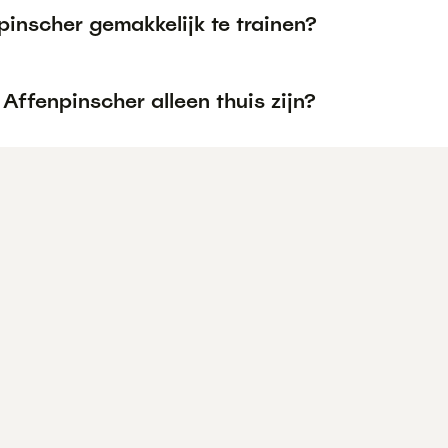
pinscher gemakkelijk te trainen?
Affenpinscher alleen thuis zijn?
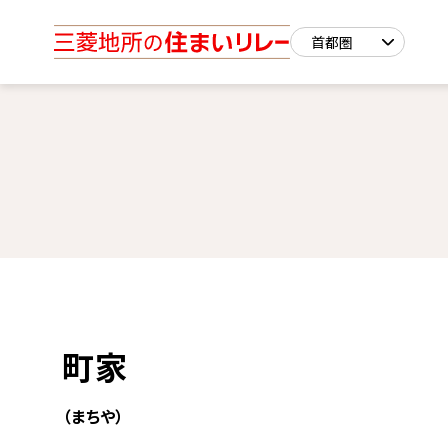
町家
（まちや）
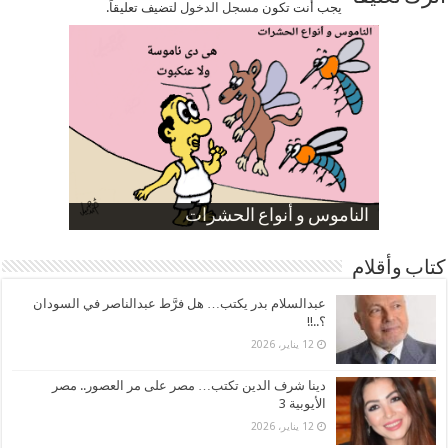
يجب أنت تكون
مسجل الدخول
لتضيف تعليقاً.
صورة كاركاتيرية
صورة كاركاتيرية
الناموس و أنواع الحشرات
الموظفين بعد ارتفاع الأسعار
ارتفاع نسبة الطلاق في مصر
كتاب وأقلام
عبدالسلام بدر يكتب… هل فرَّط عبدالناصر في السودان
؟..!!
12 يناير، 2026
دينا شرف الدين تكتب… مصر على مر العصور.. مصر
الأيوبية 3
12 يناير، 2026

§

* _Description of the task_
Rewrite all the lines above, putting "Dwergpinscher" wherever "Affenpinscher" appears and changing nothing else. Leave the pictures out.

* _Task response_
pinscher gemakkelijk te trainen?
Dwergpinscher alleen thuis zijn?
町家
（まちや）
يجب أنت تكون
مسجل الدخول
لتضيف تعليقاً.
صورة كاركاتيرية
صورة كاركاتيرية
الناموس و أنواع الحشرات
الموظفين بعد ارتفاع الأسعار
ارتفاع نسبة الطلاق في مصر
كتاب وأقلام
عبدالسلام بدر يكتب… هل فرَّط عبدالناصر في السودان
؟..!!
12 يناير، 2026
دينا شرف الدين تكتب… مصر على مر العصور.. مصر
الأيوبية 3
12 يناير، 2026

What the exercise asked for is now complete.